Aug 2020 | By Todd McGreevy |
In June, we published Denis Rancourt’s white paper titled “Masks Don’t Work: A Review of Science Relevant to COVID-19 Social Policy.” As of this date, the article has been viewed over 460,000 times world-wide. And, as the Reader’s publisher I pledged to publish all letters, guest commentaries, or studies refuting Rancourt’s general premise that this mask-wearing culture and shaming could be more harmful than helpful.
In retrospect, Rancourt’s specific premise is that there are no gold-standard (a.k.a. policy-grade) randomized controlled tests that prove masks work effectively to stop the spread of a respiratory virus.
The masks-may-be-more-harmful-than-helpful assertion is associated with the open questions Rancourt posed regarding unknown consequences of mandated masking being considered by thousands of local and state government officials, both elected and unelected.
We received many submissions against and for Rancourt’s paper. After reviewing the attempted refutations, we remain resolute in our original support for his conclusions. Not one proved Rancourt’s analysis of the randomized controlled tests to be false or misleading. Nor did any of the attempted refutations answer or overcome any of Rancourt’s concerns regarding potential harm from mandated mask wearing.
However, in the spirit of open debate and sharing opposing views, we provide links to several of the submitted refutation efforts below. While some submitters resorted to unpersuasive ad hominem attacks on Rancourt, we stand by Rancourt’s scientific and academic credentials, training, experience, and capabilities to provide the analysis and review of said RCT’s.
The most prevalent opposing response has been that the very RCT research papers Rancourt analyzed were primarily measuring the effective differences between surgical masks and respirators … not whether masks in general work.
Rancourt addressed this assertion in his conclusion: “Furthermore, if there were any benefit to wearing a mask, because of the blocking power against droplets and aerosol particles, then there should be more benefit from wearing a respirator (N95) compared to a surgical mask, yet several large meta-analyses, and all the RCT, prove that there is no such relative benefit.”
Advocates for masking who attempted to refute Rancourt also cited passages within the RCT research papers Rancourt analyzed that affirmed the overall benefits of masking, claiming Rancourt cherry-picked his evidence from these published works.
Yet for any seemingly affirmative statement masking advocates can point to within the seven publications Rancourt reviewed, there exists within each and every one of those papers the very qualifier that proves Rancourt is accurate in his statement “no study exists that shows a benefit from a broad policy to wear masks in public.”
For example, one submitted refutation cited Offendu (sic). The paper Rancourt cited was Offeddu, V. et al. (2017) “Effectiveness of Masks and Respirators Against Respiratory Infections in Healthcare Workers: A Systematic Review and Meta-Analysis,” Clinical Infectious Diseases, Volume 65, Issue 11, 1 December 2017, Pages 193-1942.
This submission asserted that Rancourt failed to give the following Offeddu statement (located in the Randomized Controlled Trials section) its due, thus proving Rancourt’s claims are false: “Compared to non-rPPE wearing HCWs, those wearing medical masks or N95 respirators throughout their work shift were significantly protected against nonspecific respiratory infection.”
Meanwhile, the submitter ignores the very next two sentences Offeddu writes in that same passage: “However, assessment of clinical outcomes was self-reported and prone to bias, as the intervention cannot be masked.

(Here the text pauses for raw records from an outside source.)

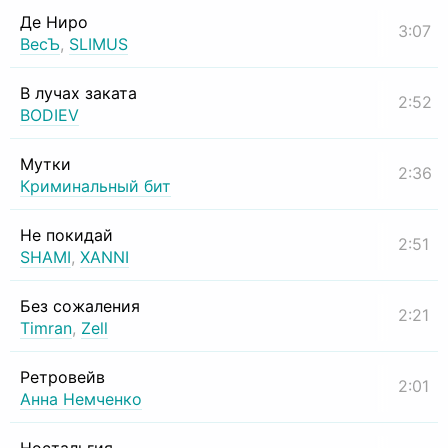
Де Ниро
3:07
ВесЪ
,
SLIMUS
В лучах заката
2:52
BODIEV
Мутки
2:36
Криминальный бит
Не покидай
2:51
SHAMI
,
XANNI
Без сожаления
2:21
Timran
,
Zell
Ретровейв
2:01
Анна Немченко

Evidence of a protective effect of masks or respirators against VRI, a rarer outcome, was not statistically significant, though this may indicate insufficient statistical power in these studies, rather than lack of a protective effect.”
Not one of the seven publications on RCT’s Rancourt reviewed, or all of them combined, warrants implementing (let alone attempting to enforce) mask mandating as a mitigation policy for COVID-19.
Rancourt takes a dispassionate view of the evidence being reported within the RCT literature. He does not rely on terms such as “seem to,” “indicates,”“pretty likely,” “much less likely,” “may,” or “some evidence to support.” Rather, Rancourt selected the science-based disclaimers within each of the RCT analyses to prove his point that there is no policy-grade evidence that masks work.